Covering disruptive stories
Millennials trust the qualities of products when Micro-Influencers recommend them
Millennials have overturned all existing perceptions of daily life. For instance, mobile phones should be mainly for calling, because the telephone is essentially voice-centered communication. With 96% of Americans owning cell phones, and, with 77% of them being smartphones, there should be a lot of talking going on. But there isn’t. Even though the number of mobile phones in use has risen significantly, Millennials are habitually disinclined to speak on the phone. They will text, scour the Internet, and engage in social media, but they do not like to speak on the phone as earlier generations did.
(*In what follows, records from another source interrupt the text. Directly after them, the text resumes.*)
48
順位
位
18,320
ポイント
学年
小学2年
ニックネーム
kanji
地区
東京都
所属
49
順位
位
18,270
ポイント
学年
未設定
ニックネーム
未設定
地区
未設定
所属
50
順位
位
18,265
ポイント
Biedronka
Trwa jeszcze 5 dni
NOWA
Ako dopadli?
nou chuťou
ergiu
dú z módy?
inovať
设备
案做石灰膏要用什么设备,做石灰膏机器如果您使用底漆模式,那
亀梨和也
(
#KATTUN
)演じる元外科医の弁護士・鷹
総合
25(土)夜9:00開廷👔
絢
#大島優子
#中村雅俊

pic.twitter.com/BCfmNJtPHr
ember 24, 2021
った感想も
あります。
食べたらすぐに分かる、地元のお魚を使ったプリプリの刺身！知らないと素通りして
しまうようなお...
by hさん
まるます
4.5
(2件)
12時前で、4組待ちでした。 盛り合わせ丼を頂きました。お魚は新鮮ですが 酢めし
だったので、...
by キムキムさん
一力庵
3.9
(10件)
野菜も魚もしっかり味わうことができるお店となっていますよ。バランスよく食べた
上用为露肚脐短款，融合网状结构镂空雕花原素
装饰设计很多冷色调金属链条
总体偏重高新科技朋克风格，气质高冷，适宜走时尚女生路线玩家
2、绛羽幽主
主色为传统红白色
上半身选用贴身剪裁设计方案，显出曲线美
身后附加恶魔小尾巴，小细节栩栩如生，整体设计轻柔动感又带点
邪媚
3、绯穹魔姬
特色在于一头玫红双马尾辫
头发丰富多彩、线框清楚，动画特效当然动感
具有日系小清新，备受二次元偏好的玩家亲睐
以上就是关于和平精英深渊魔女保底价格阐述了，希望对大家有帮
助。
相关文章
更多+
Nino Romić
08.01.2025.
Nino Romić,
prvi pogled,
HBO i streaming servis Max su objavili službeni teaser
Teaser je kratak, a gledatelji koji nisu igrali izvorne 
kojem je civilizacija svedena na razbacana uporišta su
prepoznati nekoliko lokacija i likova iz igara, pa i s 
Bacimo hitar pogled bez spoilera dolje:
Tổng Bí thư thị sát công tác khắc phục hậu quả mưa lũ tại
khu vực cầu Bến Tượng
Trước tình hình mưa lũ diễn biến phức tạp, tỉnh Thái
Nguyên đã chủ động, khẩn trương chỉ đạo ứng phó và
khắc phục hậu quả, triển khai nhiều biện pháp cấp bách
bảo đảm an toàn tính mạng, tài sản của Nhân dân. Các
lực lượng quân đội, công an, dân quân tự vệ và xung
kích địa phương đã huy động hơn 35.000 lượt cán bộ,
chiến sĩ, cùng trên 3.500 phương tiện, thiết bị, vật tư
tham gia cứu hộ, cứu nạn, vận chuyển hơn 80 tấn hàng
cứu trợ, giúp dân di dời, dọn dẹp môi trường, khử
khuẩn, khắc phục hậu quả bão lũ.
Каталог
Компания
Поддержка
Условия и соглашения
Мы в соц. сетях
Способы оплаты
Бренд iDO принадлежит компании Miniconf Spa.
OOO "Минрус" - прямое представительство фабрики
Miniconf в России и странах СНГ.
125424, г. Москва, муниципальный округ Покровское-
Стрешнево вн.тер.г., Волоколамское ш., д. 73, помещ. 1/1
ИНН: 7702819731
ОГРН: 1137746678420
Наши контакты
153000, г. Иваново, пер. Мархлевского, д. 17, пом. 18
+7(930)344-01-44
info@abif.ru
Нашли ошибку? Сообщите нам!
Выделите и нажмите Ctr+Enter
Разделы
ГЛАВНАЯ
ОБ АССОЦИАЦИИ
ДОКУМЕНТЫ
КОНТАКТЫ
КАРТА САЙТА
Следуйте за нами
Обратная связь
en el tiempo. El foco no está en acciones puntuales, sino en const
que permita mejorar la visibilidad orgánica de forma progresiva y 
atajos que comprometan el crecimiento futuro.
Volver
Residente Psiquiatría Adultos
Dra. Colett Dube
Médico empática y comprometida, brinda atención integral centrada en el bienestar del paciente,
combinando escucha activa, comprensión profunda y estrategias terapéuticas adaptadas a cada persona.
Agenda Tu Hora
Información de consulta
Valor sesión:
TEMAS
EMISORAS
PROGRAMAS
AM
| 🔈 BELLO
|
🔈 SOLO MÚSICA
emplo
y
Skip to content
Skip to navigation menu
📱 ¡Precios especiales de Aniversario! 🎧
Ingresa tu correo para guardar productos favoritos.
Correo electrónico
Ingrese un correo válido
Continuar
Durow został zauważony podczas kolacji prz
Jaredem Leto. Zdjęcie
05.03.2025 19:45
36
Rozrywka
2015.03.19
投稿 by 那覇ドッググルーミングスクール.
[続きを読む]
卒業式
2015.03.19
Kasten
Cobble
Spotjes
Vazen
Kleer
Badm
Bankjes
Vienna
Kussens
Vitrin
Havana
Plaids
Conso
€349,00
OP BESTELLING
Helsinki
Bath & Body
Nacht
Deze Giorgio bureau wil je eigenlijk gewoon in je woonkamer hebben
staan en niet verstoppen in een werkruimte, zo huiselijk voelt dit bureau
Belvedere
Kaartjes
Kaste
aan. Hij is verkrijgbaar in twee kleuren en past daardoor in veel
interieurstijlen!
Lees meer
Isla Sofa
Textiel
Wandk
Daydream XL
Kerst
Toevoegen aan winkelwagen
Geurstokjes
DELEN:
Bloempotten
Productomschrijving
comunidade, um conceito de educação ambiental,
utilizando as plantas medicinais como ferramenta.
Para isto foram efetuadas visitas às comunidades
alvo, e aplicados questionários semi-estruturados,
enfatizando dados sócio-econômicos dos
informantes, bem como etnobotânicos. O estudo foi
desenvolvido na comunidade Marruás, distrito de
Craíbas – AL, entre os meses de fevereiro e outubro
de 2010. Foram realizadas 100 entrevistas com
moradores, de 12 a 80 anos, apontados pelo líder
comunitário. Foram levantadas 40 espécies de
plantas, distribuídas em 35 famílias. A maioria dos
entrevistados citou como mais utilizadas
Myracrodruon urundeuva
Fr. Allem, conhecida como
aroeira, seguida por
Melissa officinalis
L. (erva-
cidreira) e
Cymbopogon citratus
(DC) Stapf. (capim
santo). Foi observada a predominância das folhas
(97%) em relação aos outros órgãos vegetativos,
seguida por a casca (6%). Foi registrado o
So when a marketer tries to use cold calling tactics to sell his product, there is only 1% chance that a cold call will convert to a sale. As Digital Analyst, Brian Solis, said, “Welcome to a new era of marketing and service in which our brand is defined by those who experience it.”
Millennials, therefore, are changing the entire face of marketing. In the vanished golden era of advertising, consumers believed all that advertisements said about attributes of products and services. However, with Millennials being able to access information at the touch of a button, and research extensively on any subject under the sun, they are less inclined to believe traditional advertising.
As millennial Matthew Tyson says, “Traditional advertising literally has no effect on me. It doesn’t influence my buying habits whatsoever. In fact, I feel comfortable saying that I’m completely immune to it.” It is a fact that Millennials are irritated by the one-way communication of messages and content that do not provide the answers they seek.
When Millennials search for information, they don’t just research, they check and confirm the information with their network of friends and like-minded individuals on social media platforms. According to Forbes, a survey done by social media tech firm Council and Lithium found 80% of respondents “tried new things based on friends’ suggestions”.
Having grown up in this culture of shared information, about 84% of Millennials refuse to be compelled by traditional advertising the way earlier generations got hooked. American best-selling author, Seth Godin says, “Marketing is no longer about the stuff that you make, but about the stories you tell.” Furthermore, contemporary marketing is about being present where potential demand is, and that takes speed and spokespeople.
These spokespeople, called “Influencers,” were initially celebrities who vouched for the quality of a product. Studies show that 40% of customers who buy a product online do so because an influencer used it and recommended it on social media, and, 72% of customers trusted a business more after an influencer recommended it.
The concept of Influencer Marketing slowly caught on from 2006. When Influencer Marketing first began, brands sought out celebrities and other well-known personalities with millions of followers. When social media users saw celebrities recommending a brand, they automatically veered toward the product. Brands often paid influencers to post content publicizing their products or to sponsor their events, thus effortlessly engaging the massive following of the influencers.
However, doubt began to creep in gradually, when these influencers with millions of social media followers, were recommending all types of products across the spectrum of human needs. Millennials began to feel the influencers were doing it purely for money, and not because they believe in the product itself.
In this evolving digital marketing situation, the focus shifted from traditional celebrities to regular people called “micro-influencers” - bloggers, vloggers, and social media superstars that customers know, love, follow, and can relate to.
An award-winning influencer marketing company, Markerly, uses statistics to show why brands benefit more by engaging micro-influencers, rather than celebrities – for they have more targeted audiences as followers more than celebrities. Markerly says that brands should engage micro-influencers with Instagram followings in the 1,000-10,000 range.
For instance, if an apparel brand collaborated with a celebrity who has millions of followers on Instagram, chances are that a significant number of followers may not be interested in fashion. On the other hand, if the apparel company teamed up with 100 fashion bloggers, who each have 1000 followers, the apparel brand would connect with a smaller but definitely more targeted and engaged audience.
With the growth of micro-influencers, the Instagram Influencer Marketing appears to have exploded, having expanded to over 1 billion users, with no signs of slowing down. On the other hand, Instagram Stories overtook Snapchat Stories in 2017 and now thrives with over 500 million daily users.
The reason micro-influencers have become more popular than influencers, is that they are more trustworthy and more empathetic than celebrities. Many of them come from humble backgrounds, and having lived less-than-privileged lives, they understand the trials and tribulations of the regular person.
People feel micro-influencers are genuine, because they are unafraid to speak of their pain and suffering. Potential customers of a product consider these individuals as experts, when they recommend the product, for they feel they have proved their integrity.
As expert in the field, Joe Sinkwitz, said, “Influencer marketing is the culmination of the promise that social media initially brought us.” And it is the integrity of micro-influencers that make Millennials trust their word over the artful jingle of an ad.